In the immortal words of Mr. Garrison “ There are no stupid questions, just stupid people.”


----------



## Nubie Jon (Dec 19, 2017)

You forgot......

How long will the ice stay in my cooler if I expect to get in it for beer every five minutes..... will it last for the five days of my trip. 

But yes AWESOME!


----------



## MontanaLaz (Feb 15, 2018)

You forgot my favorite: "Where we we see the xxx?" Insert bear, eagle, otter, moose, etc.


----------



## lmyers (Jun 10, 2008)

Thanks noahfecks, that was the best post of the season.


----------



## trevko (Jul 7, 2008)

This!!


I was seeing posts about the Canyon on another forum and I swear these were some of the questions.


----------



## raymo (Aug 10, 2008)

Everyday is a gift, go get some!!!


----------



## mtzirkel (May 25, 2011)

"When we are done will we be back to where we started"


----------



## noahfecks (Jun 14, 2008)

mtzirkel said:


> "When we are done will we be back to where we started"



Yes! it's just like the log ride at Disney


At what elevation do the deer turn into elk?
How deep is the water right here?
What time will we get to camp?
What do y'all do with them mo-gulls in the summertime?
Do Y'all ride yer ski board in the stunt ditch?


----------



## OregonianRG (Jun 14, 2010)

Does that rock go all the way to the bottom?


----------



## raymo (Aug 10, 2008)

1).
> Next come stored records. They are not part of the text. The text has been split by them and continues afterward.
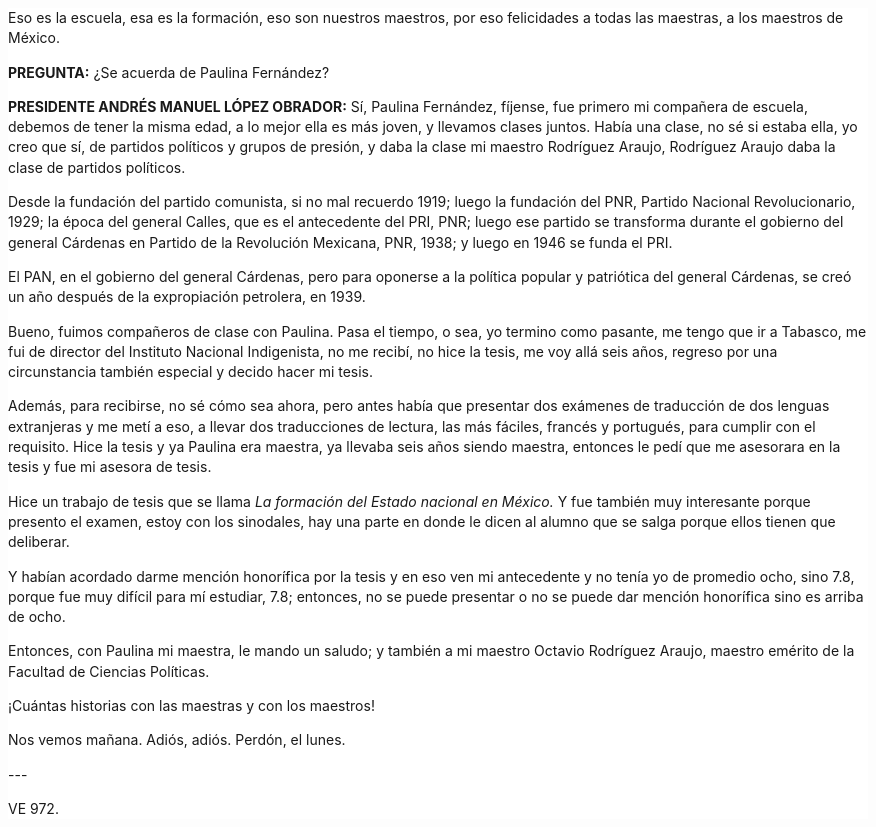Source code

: Eso es la escuela, esa es la formación, eso son nuestros maestros, por eso
felicidades a todas las maestras, a los maestros de México.

**PREGUNTA:** ¿Se acuerda de Paulina Fernández?

**PRESIDENTE ANDRÉS MANUEL LÓPEZ OBRADOR:** Sí, Paulina Fernández, fíjense,
fue primero mi compañera de escuela, debemos de tener la misma edad, a lo
mejor ella es más joven, y llevamos clases juntos. Había una clase, no sé si
estaba ella, yo creo que sí, de partidos políticos y grupos de presión, y daba
la clase mi maestro Rodríguez Araujo, Rodríguez Araujo daba la clase de
partidos políticos.

Desde la fundación del partido comunista, si no mal recuerdo 1919; luego la
fundación del PNR, Partido Nacional Revolucionario, 1929; la época del general
Calles, que es el antecedente del PRI, PNR; luego ese partido se transforma
durante el gobierno del general Cárdenas en Partido de la Revolución Mexicana,
PNR, 1938; y luego en 1946 se funda el PRI.

El PAN, en el gobierno del general Cárdenas, pero para oponerse a la política
popular y patriótica del general Cárdenas, se creó un año después de la
expropiación petrolera, en 1939.

Bueno, fuimos compañeros de clase con Paulina. Pasa el tiempo, o sea, yo
termino como pasante, me tengo que ir a Tabasco, me fui de director del
Instituto Nacional Indigenista, no me recibí, no hice la tesis, me voy allá
seis años, regreso por una circunstancia también especial y decido hacer mi
tesis.

Además, para recibirse, no sé cómo sea ahora, pero antes había que presentar
dos exámenes de traducción de dos lenguas extranjeras y me metí a eso, a
llevar dos traducciones de lectura, las más fáciles, francés y portugués, para
cumplir con el requisito. Hice la tesis y ya Paulina era maestra, ya llevaba
seis años siendo maestra, entonces le pedí que me asesorara en la tesis y fue
mi asesora de tesis.

Hice un trabajo de tesis que se llama _La formación del Estado nacional en
México._ Y fue también muy interesante porque presento el examen, estoy con
los sinodales, hay una parte en donde le dicen al alumno que se salga porque
ellos tienen que deliberar.

Y habían acordado darme mención honorífica por la tesis y en eso ven mi
antecedente y no tenía yo de promedio ocho, sino 7.8, porque fue muy difícil
para mí estudiar, 7.8; entonces, no se puede presentar o no se puede dar
mención honorífica sino es arriba de ocho.

Entonces, con Paulina mi maestra, le mando un saludo; y también a mi maestro
Octavio Rodríguez Araujo, maestro emérito de la Facultad de Ciencias
Políticas.

¡Cuántas historias con las maestras y con los maestros!

Nos vemos mañana. Adiós, adiós. Perdón, el lunes.

\---

VE 972.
No way dude, she's 31 years old and already went through a divorce and her friends are up in their 30's too.(it was against company policy anyway, no fraternizing)we were in our teens. 2) I don't know how to swim, that's ok I don't either. 3) what do you do during the winter, we live off our tip's, from guiding.


----------



## matt man (Dec 23, 2011)

noahfecks said:


> Yes! it's just like the log ride at Disney
> 
> 
> At what elevation do the deer turn into elk?
> ...


Around 8000’

Chest high on a duck

They are actually children that fell off the ski lift because they did not listen to there instructor, we just cover them with snow.

Yup! My favorite trick is the Bullet!


----------



## matt man (Dec 23, 2011)

“ do y’all sleep on them there canoes?” At gold bar on a Loma to North wash trip.

“well, he does, but he’s kinda weird” ( he, being Matt man). ( canoes =rafts, I am not actually crazy enough to canoe Cat, fuck that!)


----------